──────── Information shown ────────
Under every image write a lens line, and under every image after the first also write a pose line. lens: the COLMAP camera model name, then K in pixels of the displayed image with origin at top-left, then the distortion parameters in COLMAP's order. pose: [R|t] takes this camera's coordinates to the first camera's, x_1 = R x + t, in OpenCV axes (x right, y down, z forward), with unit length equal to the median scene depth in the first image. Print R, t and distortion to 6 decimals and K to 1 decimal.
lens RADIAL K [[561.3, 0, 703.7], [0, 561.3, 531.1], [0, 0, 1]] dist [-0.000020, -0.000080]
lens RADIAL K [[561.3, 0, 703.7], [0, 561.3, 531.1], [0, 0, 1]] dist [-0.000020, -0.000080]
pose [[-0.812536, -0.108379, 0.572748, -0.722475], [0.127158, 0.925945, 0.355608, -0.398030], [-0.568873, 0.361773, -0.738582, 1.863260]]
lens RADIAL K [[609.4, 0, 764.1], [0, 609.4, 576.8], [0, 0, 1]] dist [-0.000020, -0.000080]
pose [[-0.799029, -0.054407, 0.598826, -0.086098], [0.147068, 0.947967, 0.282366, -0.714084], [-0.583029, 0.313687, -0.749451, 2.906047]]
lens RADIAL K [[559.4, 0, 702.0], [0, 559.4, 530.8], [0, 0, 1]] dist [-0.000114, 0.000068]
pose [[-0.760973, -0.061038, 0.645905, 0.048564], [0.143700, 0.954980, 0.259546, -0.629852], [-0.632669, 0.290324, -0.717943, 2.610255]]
────────
* **Exercise**: Can you return every line of the material above verbatim, without changing a single character?

* **Exercise output**:
Under every image write a lens line, and under every image after the first also write a pose line. lens: the COLMAP camera model name, then K in pixels of the displayed image with origin at top-left, then the distortion parameters in COLMAP's order. pose: [R|t] takes this camera's coordinates to the first camera's, x_1 = R x + t, in OpenCV axes (x right, y down, z forward), with unit length equal to the median scene depth in the first image. Print R, t and distortion to 6 decimals and K to 1 decimal.
lens RADIAL K [[561.3, 0, 703.7], [0, 561.3, 531.1], [0, 0, 1]] dist [-0.000020, -0.000080]
lens RADIAL K [[561.3, 0, 703.7], [0, 561.3, 531.1], [0, 0, 1]] dist [-0.000020, -0.000080]
pose [[-0.812536, -0.108379, 0.572748, -0.722475], [0.127158, 0.925945, 0.355608, -0.398030], [-0.568873, 0.361773, -0.738582, 1.863260]]
lens RADIAL K [[609.4, 0, 764.1], [0, 609.4, 576.8], [0, 0, 1]] dist [-0.000020, -0.000080]
pose [[-0.799029, -0.054407, 0.598826, -0.086098], [0.147068, 0.947967, 0.282366, -0.714084], [-0.583029, 0.313687, -0.749451, 2.906047]]
lens RADIAL K [[559.4, 0, 702.0], [0, 559.4, 530.8], [0, 0, 1]] dist [-0.000114, 0.000068]
pose [[-0.760973, -0.061038, 0.645905, 0.048564], [0.143700, 0.954980, 0.259546, -0.629852], [-0.632669, 0.290324, -0.717943, 2.610255]]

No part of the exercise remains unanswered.